Looking at our requirements for our data processing platform we very quickly settled on Hadoop to do our bulk processing. Before storing any new data, we needed to go through the log files that ShopSavvy had been storing for nearly 2 years. These files had amounted to nearly 500 million lines of logs that included each of our users scans, searches, licensee app usage, and very valuable geolocation data. It was clear that Hadoop would be a great fit for processing this kind of data. Hadoop specializes in processing massive amounts of loosely organized data through a distributed environment of commodity hardware; and has a great track record with processing log files.
Being a startup we don’t have the budget for top of the line machines with lots of cores, tons of drives, and lots of ram; but we do have the budget for lots of lesser powered machines. Using hadoop we are able to get the most out of our budget. We are able to string together slightly older server hardware to process all of our data in a scalable fashion, getting the most out of every piece of hardware. Since hadoop clusters are easy to add to we can easily add more machines to the cluster when we have the budget!

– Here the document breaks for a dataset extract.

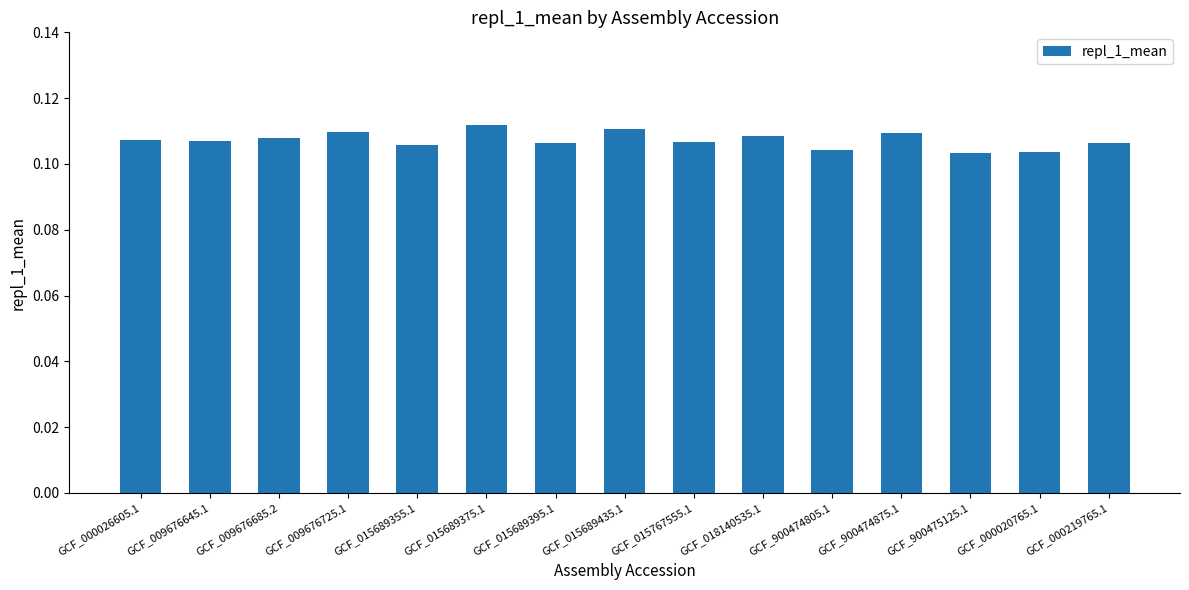

Which has a higher value, GCF_900474875.1 or GCF_000020765.1?

GCF_900474875.1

We also quickly settled on Cassandra for our storage technology. Looking at our options in the space, Cassandra was easily the most stable and mature project for storing massive amounts of data and retrieving it quickly. Cassandra offers high write throughput, data replication, elasticity, multi-language API and a great track record with large data.
With Cassandra we don’t have to worry about data loss if we lose a machine, or running low on capacity when we store more data than we expected; we can simply add more machines or repair the ones that go down. This is a huge advantage to a small team like ours. We don’t have a dedicated ops team to manage all of our servers and we can’t afford any downtime in an environment where you should be constantly prepared to show your product.
Cassandra also integrates well with Hadoop processing. We are able to pull data from any time period and any size quickly into Hadoop to provide us with analytical insights into our business. We can schedule hourly, daily, weekly, and monthly jobs to tell us where our business is heading and what our users are doing. Cassandra gives us quick access to all of our data in a quick and concise way that we can depend on.
By storing every little piece of information inside of Cassandra and processing it with Hadoop, we are able to provide a lot more value to our users and quickly develop new products. In a short amount of time we have been able to develop capabilities such as keyword search, image matching, related products, geographic analysis, automated daily reporting, price history analysis and charting, user history tools for customer service, investor charts and reports, device syncing, non real time data scraping, top scanned products, and trend analysis.